TENGGARONG – Janji Pemerintah Kabupaten (Pemkab) Kutai Kartanegara (Kukar) untuk memuliakan para penghafal Al-Qur’an bukan sekadar isapan jempol. Pada Senin (29/12/2025) sore, Bupati Kukar, Aulia Rahman Basri, secara simbolis menyerahkan kunci rumah kepada sembilan orang qari dan hafiz asal kafilah Kukar yang sukses menyabet juara satu pada ajang MTQ Nasional ke-30 lalu.
Bertempat di Perumahan Grand Triti Residence, Jalan Gunung Belah, Tenggarong, penyerahan apresiasi ini berlangsung haru sekaligus membanggakan. Rumah-rumah tersebut merupakan hasil kerja sama Pemda Kukar melalui LPTQ dengan PT Cipta Geria Unggul.
“Sebagaimana janji kita sebelumnya, bagi anak-anak kita yang mendapatkan juara satu di tingkat nasional, kita berikan hadiah berupa rumah. Hari ini ada sembilan orang yang menerima,” ujar Bupati Aulia Rahman Basri usai prosesi penyerahan.
Untuk menjaga keadilan, penentuan unit rumah dilakukan melalui sistem pengundian. Bupati berharap hunian yang terletak dalam satu deret ini tidak hanya menjadi aset tempat tinggal, tetapi juga menjadi pemantik semangat bagi generasi muda Kukar lainnya.
“Mudah-mudahan ini menjadi motivasi agar mereka berlatih lebih giat. Tantangan ke depan adalah MTQ ke-31 di Semarang. Saat ini sudah ada 33 anak kita yang mengikuti seleksi. Harapan kita, Kukar bisa mengirimkan kontingen sebanyak-banyaknya dan meraih hasil terbaik,” tambah Bupati.
Ketekunan Tak Khianati Hasil
Salah satu penerima rumah, Ahmad Farid Lutfi Mubarak, tak mampu menyembunyikan rona bahagianya.
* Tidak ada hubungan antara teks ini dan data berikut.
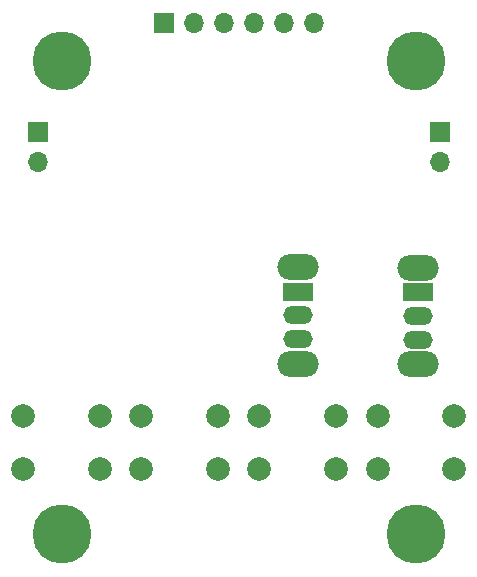
<source format=gbr>
%TF.GenerationSoftware,KiCad,Pcbnew,7.0.1-3b83917a11~172~ubuntu22.04.1*%
%TF.CreationDate,2023-04-07T18:55:38-03:00*%
%TF.ProjectId,button-debouncer,62757474-6f6e-42d6-9465-626f756e6365,rev?*%
%TF.SameCoordinates,Original*%
%TF.FileFunction,Soldermask,Bot*%
%TF.FilePolarity,Negative*%
%FSLAX46Y46*%
G04 Gerber Fmt 4.6, Leading zero omitted, Abs format (unit mm)*
G04 Created by KiCad (PCBNEW 7.0.1-3b83917a11~172~ubuntu22.04.1) date 2023-04-07 18:55:38*
%MOMM*%
%LPD*%
G01*
G04 APERTURE LIST*
%ADD10O,3.500000X2.200000*%
%ADD11R,2.500000X1.500000*%
%ADD12O,2.500000X1.500000*%
%ADD13R,1.700000X1.700000*%
%ADD14O,1.700000X1.700000*%
%ADD15C,2.000000*%
%ADD16C,5.000000*%
G04 APERTURE END LIST*
D10*
%TO.C,SW6*%
X135200000Y-72464000D03*
X135200000Y-80664000D03*
D11*
X135200000Y-74564000D03*
D12*
X135200000Y-76564000D03*
X135200000Y-78564000D03*
%TD*%
D10*
%TO.C,SW5*%
X125000000Y-72400000D03*
X125000000Y-80600000D03*
D11*
X125000000Y-74500000D03*
D12*
X125000000Y-76500000D03*
X125000000Y-78500000D03*
%TD*%
D13*
%TO.C,J3*%
X113660000Y-51800000D03*
D14*
X116200000Y-51800000D03*
X118740000Y-51800000D03*
X121280000Y-51800000D03*
X123820000Y-51800000D03*
X126360000Y-51800000D03*
%TD*%
D15*
%TO.C,SW4*%
X131750000Y-89550000D03*
X138250000Y-89550000D03*
X131750000Y-85050000D03*
X138250000Y-85050000D03*
%TD*%
%TO.C,SW3*%
X121750000Y-89550000D03*
X128250000Y-89550000D03*
X121750000Y-85050000D03*
X128250000Y-85050000D03*
%TD*%
%TO.C,SW2*%
X111750000Y-89550000D03*
X118250000Y-89550000D03*
X111750000Y-85050000D03*
X118250000Y-85050000D03*
%TD*%
%TO.C,SW1*%
X101750000Y-89550000D03*
X108250000Y-89550000D03*
X101750000Y-85050000D03*
X108250000Y-85050000D03*
%TD*%
D14*
%TO.C,J2*%
X137000000Y-63540000D03*
D13*
X137000000Y-61000000D03*
%TD*%
D14*
%TO.C,J1*%
X103000000Y-63540000D03*
D13*
X103000000Y-61000000D03*
%TD*%
D16*
%TO.C,H4*%
X135000000Y-95000000D03*
%TD*%
%TO.C,H3*%
X105000000Y-95000000D03*
%TD*%
%TO.C,H2*%
X135000000Y-55000000D03*
%TD*%
%TO.C,H1*%
X105000000Y-55000000D03*
%TD*%
M02*

</source>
Remaja berusia 17 tahun ini keluar sebagai juara satu nasional untuk kategori 1 Juz dan Tilawah.
Bagi Farid, pencapaian ini adalah buah dari ketekunan yang dipupuk sejak dini. Ia mengaku sudah mulai menggeluti dunia tilawah sejak usia empat tahun dan pertama kali mencicipi panggung MTQ pada tahun 2015.
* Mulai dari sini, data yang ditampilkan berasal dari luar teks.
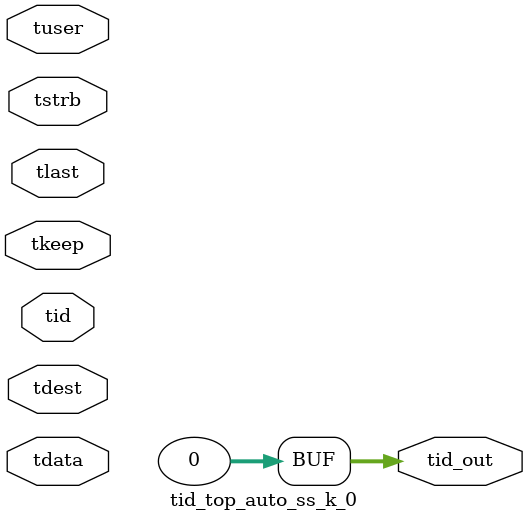
<source format=v>


`timescale 1ps/1ps

module tid_top_auto_ss_k_0 #
(
parameter C_S_AXIS_TID_WIDTH   = 1,
parameter C_S_AXIS_TUSER_WIDTH = 0,
parameter C_S_AXIS_TDATA_WIDTH = 0,
parameter C_S_AXIS_TDEST_WIDTH = 0,
parameter C_M_AXIS_TID_WIDTH   = 32
)
(
input  [(C_S_AXIS_TID_WIDTH   == 0 ? 1 : C_S_AXIS_TID_WIDTH)-1:0       ] tid,
input  [(C_S_AXIS_TDATA_WIDTH == 0 ? 1 : C_S_AXIS_TDATA_WIDTH)-1:0     ] tdata,
input  [(C_S_AXIS_TUSER_WIDTH == 0 ? 1 : C_S_AXIS_TUSER_WIDTH)-1:0     ] tuser,
input  [(C_S_AXIS_TDEST_WIDTH == 0 ? 1 : C_S_AXIS_TDEST_WIDTH)-1:0     ] tdest,
input  [(C_S_AXIS_TDATA_WIDTH/8)-1:0 ] tkeep,
input  [(C_S_AXIS_TDATA_WIDTH/8)-1:0 ] tstrb,
input                                                                    tlast,
output [(C_M_AXIS_TID_WIDTH   == 0 ? 1 : C_M_AXIS_TID_WIDTH)-1:0       ] tid_out
);

assign tid_out = {1'b0};

endmodule


</source>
“Saya berasal dari Semayang, Kecamatan Kenohan. Sejak sebelum sekolah memang sudah mulai belajar (tilawah),” tutur Farid malu-malu.
Mendapatkan hadiah rumah di usia yang masih sangat muda tentu menjadi kejutan besar baginya. Farid merasa sangat bersyukur atas perhatian luar biasa dari pemerintah daerah.
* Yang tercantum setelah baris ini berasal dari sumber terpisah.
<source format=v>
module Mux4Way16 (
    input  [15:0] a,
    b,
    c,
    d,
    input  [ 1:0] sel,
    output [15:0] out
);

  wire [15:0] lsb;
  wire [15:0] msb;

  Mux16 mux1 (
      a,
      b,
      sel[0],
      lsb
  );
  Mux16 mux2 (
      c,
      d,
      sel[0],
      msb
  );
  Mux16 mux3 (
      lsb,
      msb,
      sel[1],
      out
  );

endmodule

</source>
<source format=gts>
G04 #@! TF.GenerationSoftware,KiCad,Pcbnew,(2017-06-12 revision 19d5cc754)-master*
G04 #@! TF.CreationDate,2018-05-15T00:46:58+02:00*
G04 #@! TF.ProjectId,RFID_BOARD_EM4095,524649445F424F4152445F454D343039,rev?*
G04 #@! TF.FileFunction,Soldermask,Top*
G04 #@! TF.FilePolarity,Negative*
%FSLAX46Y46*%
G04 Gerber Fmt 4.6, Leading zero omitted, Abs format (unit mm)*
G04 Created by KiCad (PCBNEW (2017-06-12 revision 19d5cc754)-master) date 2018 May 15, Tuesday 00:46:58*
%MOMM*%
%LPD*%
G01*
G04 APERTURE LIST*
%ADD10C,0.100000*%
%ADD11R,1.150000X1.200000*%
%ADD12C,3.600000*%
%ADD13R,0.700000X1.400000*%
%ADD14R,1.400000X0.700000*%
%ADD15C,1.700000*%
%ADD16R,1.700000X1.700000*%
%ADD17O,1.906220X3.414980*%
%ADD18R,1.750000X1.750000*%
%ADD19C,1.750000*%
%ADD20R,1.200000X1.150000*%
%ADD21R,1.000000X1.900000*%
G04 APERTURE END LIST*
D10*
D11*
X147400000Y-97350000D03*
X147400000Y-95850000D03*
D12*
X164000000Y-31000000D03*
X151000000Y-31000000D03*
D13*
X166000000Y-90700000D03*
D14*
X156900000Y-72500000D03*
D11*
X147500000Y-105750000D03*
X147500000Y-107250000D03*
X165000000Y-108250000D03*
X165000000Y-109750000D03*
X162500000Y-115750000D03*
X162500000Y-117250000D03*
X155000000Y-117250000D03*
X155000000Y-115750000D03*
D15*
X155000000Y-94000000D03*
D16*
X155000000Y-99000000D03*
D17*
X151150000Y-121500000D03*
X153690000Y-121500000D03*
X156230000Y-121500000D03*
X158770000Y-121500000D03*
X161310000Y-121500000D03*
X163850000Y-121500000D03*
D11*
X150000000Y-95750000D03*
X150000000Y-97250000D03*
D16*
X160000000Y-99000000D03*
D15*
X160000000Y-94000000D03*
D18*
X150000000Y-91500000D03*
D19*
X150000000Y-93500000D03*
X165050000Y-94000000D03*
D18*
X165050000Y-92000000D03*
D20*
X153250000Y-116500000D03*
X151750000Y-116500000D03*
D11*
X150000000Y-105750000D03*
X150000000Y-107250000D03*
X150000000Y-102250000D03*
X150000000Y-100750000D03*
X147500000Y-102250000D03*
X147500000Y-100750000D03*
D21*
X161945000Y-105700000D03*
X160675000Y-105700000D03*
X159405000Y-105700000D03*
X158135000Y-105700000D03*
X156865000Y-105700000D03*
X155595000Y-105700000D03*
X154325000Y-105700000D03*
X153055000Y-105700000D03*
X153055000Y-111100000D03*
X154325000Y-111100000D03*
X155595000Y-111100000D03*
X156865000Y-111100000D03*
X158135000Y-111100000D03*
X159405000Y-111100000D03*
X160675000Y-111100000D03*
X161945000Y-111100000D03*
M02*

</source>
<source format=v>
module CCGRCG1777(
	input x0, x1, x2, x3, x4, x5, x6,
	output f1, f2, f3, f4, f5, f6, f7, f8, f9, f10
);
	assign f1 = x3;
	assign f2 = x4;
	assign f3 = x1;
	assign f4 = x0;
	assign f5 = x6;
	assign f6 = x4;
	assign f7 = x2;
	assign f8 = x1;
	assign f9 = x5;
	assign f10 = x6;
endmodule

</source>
“Alhamdulillah, senang sekali. Jarang sekali ada pemerintah yang memberikan hadiah rumah untuk para juara. Ini sangat luar biasa bagi kami,” ungkapnya tersenyum lebar.
Meski sudah meraih puncak di kategori 1 Juz, Farid tidak lantas berpuas diri. Ia sudah membidik target baru untuk ajang MTQ selanjutnya di Semarang.
“Insyaallah ke depan targetnya ikut cabang baru lagi, cabang 5 Juz dan Tilawah. Harapannya, pemerintah terus konsisten memberikan dukungan dan mengutamakan kesejahteraan peserta seperti ini,” pungkas Farid.